Feature maps appear in at least three places, as data associated with:

individual annotations
documents as a whole
corpus of documents

Annotation DAGs

Building up from the notion of a feature is that of an annotation. The GATE document describe the annotations on a document as forming a directed acyclic graph. The nodes of the graph would be offsets into the document (between characters), and the edges would be annotations of all sorts, each annotation being labelled by an identifier, a type (eg. token, sentence), and a feature map adding additional information.

data Node = Node
    { nodeId     :: Int
    , nodeOffset :: Int -- between characters
    }

data Annotation = Annotation
    { annoId       :: Int
    , annoType     :: String -- eg. 'token', 'sentence'
    , annoStart    :: Node
    , annoEnd      :: Node
    , annoFeatures :: FeatureMap
    }

newtype AnnoSet = AnnoSet (Set Annotation)
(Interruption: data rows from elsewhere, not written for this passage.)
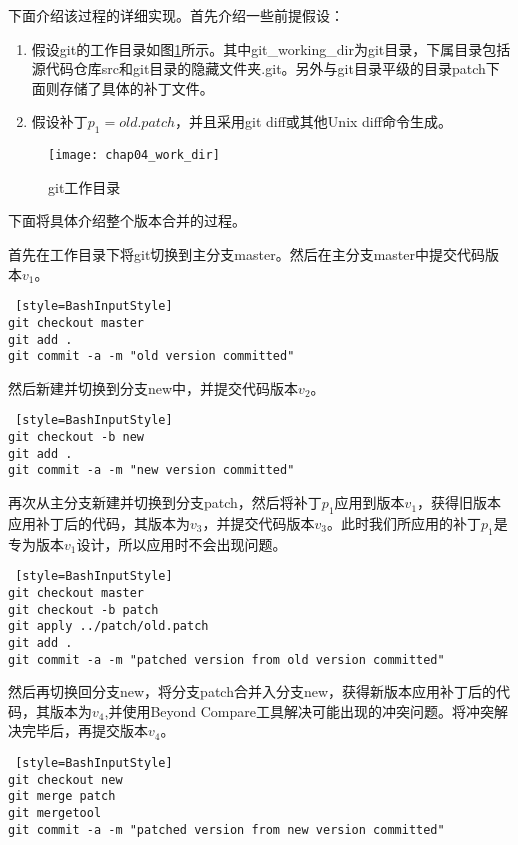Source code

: 下面介绍该过程的详细实现。首先介绍一些前提假设：

\begin{enumerate}
	\item 假设git的工作目录如图\ref {git_work_dir}所示。其中git\_working\_dir为git目录，下属目录包括源代码仓库src和git目录的隐藏文件夹.git。另外与git目录平级的目录patch下面则存储了具体的补丁文件。

	\item 假设补丁$p_1 = old.patch$，并且采用git diff或其他Unix diff命令生成。
\end{enumerate}

\begin{figure}[H]
	\centering
	\texttt{[image: chap04\_work\_dir]}
	\caption {git工作目录}
	\label {git_work_dir}	
\end{figure}

下面将具体介绍整个版本合并的过程。


首先在工作目录下将git切换到主分支master。然后在主分支master中提交代码版本$v_1$。

\begin{lstlisting} [style=BashInputStyle]
git checkout master
git add .
git commit -a -m "old version committed"
\end{lstlisting}

然后新建并切换到分支new中，并提交代码版本$v_2$。
\begin{lstlisting} [style=BashInputStyle]
git checkout -b new
git add .
git commit -a -m "new version committed"
\end{lstlisting}

再次从主分支新建并切换到分支patch，然后将补丁$p_1$应用到版本$v_1$，获得旧版本应用补丁后的代码，其版本为$v_3$，并提交代码版本$v_3$。此时我们所应用的补丁$p_1$是专为版本$v_1$设计，所以应用时不会出现问题。

\begin{lstlisting} [style=BashInputStyle]
git checkout master
git checkout -b patch
git apply ../patch/old.patch
git add .
git commit -a -m "patched version from old version committed"
\end{lstlisting}

然后再切换回分支new，将分支patch合并入分支new，获得新版本应用补丁后的代码，其版本为$v_4$,并使用Beyond Compare工具解决可能出现的冲突问题。将冲突解决完毕后，再提交版本$v_4$。

\begin{lstlisting} [style=BashInputStyle]
git checkout new
git merge patch
git mergetool
git commit -a -m "patched version from new version committed"
\end{lstlisting}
For illustration, the graph below shows what the annotation DAG for the sentence “Cyndi savored the soup.” might look like. Note that the text of the sentence is not properly speaking part of the graph (standoff annotation), but are presented on the diagram, but are provided as a visual hint.

Documents and corpora

Now that we have a representation of features and annotations, the rest of the GATE model is a matter of packaging: a document associate text with annotations and metadata (eg. author), and a corpus is a set of documents plus additional metadata (eg. institution that harvested the corpus).
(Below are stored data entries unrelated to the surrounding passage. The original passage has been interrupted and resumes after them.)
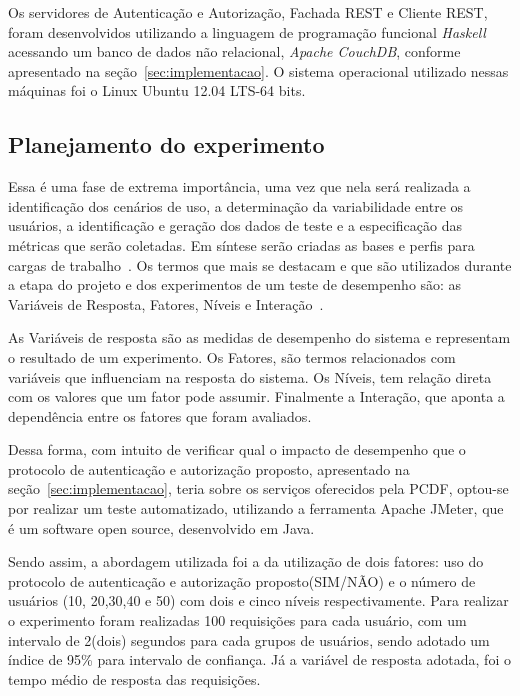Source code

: Os servidores de Autenticação e Autorização, Fachada REST e Cliente REST, foram desenvolvidos utilizando a linguagem de programação funcional \emph{Haskell} acessando um banco de dados não relacional, \emph{Apache CouchDB}, conforme apresentado na seção~\ref{sec:implementacao}. O sistema operacional utilizado nessas máquinas foi o Linux Ubuntu 12.04 LTS-64 bits.



\subsection{Planejamento do experimento}

Essa é uma fase de extrema importância, uma vez que nela será realizada a identificação dos cenários de uso, a determinação da variabilidade entre os usuários, a identificação e geração dos dados de teste e a especificação das métricas que serão coletadas. Em síntese serão criadas as bases e perfis para cargas de trabalho~\cite{Meier2007}.
Os termos que mais se destacam e que são utilizados durante a etapa do projeto e dos experimentos de um teste de desempenho são: as Variáveis de Resposta, Fatores, Níveis e Interação~\cite{jain1991art}.

As Variáveis de resposta são as medidas de desempenho do sistema e representam o resultado de um experimento. Os Fatores, são termos relacionados com variáveis que influenciam na resposta do sistema. Os Níveis, tem relação direta com os valores que um fator pode assumir. Finalmente a Interação, que aponta a dependência entre os fatores que foram avaliados.

Dessa forma, com intuito de verificar qual o impacto de desempenho que o protocolo de autenticação e autorização proposto, apresentado na seção~\ref{sec:implementacao}, teria sobre os serviços oferecidos pela PCDF, optou-se por realizar um teste automatizado, utilizando a ferramenta Apache JMeter, que é um software open source, desenvolvido em Java.

Sendo assim, a abordagem utilizada foi a da utilização de dois fatores: uso do protocolo de autenticação e autorização proposto(SIM/NÃO) e o número de usuários (10, 20,30,40 e 50) com dois e cinco níveis respectivamente. Para realizar o experimento foram realizadas 100 requisições para cada usuário, com um intervalo de 2(dois) segundos para cada grupos de usuários, sendo adotado um índice de 95\% para intervalo de confiança. Já a variável de resposta adotada, foi o tempo médio de resposta das requisições.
Looking a bit closer into the documents, it’s worth noting how annotations are not necessarily all lumped together but grouped into multiple annotation sets. I’m not sure what the implications of these is from a modelling standpoint, but it would make sense if we want to explicitly model the fact that annotations come from different sources. For example, you might associate each annotation set with metadata like the tool or annotator that produced it, or its annotation schema.

data Document = Document
    { docContent     :: Text
    , docFeatures    :: FeatureMap
    , docAnnotations :: NonEmptySet AnnoSet
    }

data Corpus = Corpus
    { corpusDocs     :: NonEmptySet Document
    , corpusFeatures :: FeatureMap
    }

-- we can imagine a variant of the Set data structures
-- that enforces there being at least one member
type NonEmptySet = Set

Summary

Taking a very broad view of the GATE model as I understand it, we can say that it makes the following implicit choices:

substrate : text/characters
typology : annotations on text (like Glozz units)
spans : contiguous, one per annotation
features : attribute-value dictionary; rich values

Drilling down a little bit, we can understand the model as having four layers:

corpus: set of documents, features
document: text, (set of) set of annotations, features
annotation: type, span, features
features: rich attribute-value pairs

Notes and comments

It’s worth noting the use of arbitrary value types on features (not necessarily atomic). I’d be curious to see what sorts of values GATE features tend to take in practice. So far, I’ve seen strings and lists of strings, but I wonder if it ever gets more sophisticated than that. Do you have trees? Maybe some sort of recursive feature structure scheme?

Also, there is as far as I can tell no explicit notion of annotations on other annotations; however, perhaps the possibility of encoding one in the rich feature structures? The GATE docs provide the example of using a constituents feature in which the annotation that corresponds to some parent node in a tree could point at the annotations for its daughters. Maybe using pointers in feature maps is good enough for our needs? (Also the notion of a text span may not be so useful on such annotations, but could maybe be worked around with a nonsense span, or by computing one from the leaves)

Finally the GATE docs seem to say that their model is “largely compatible” (what does the largely mean? where is it not compatible) with the Bird and Liberman 1999 annograph stuff, which I hope to look into somewhere along the line.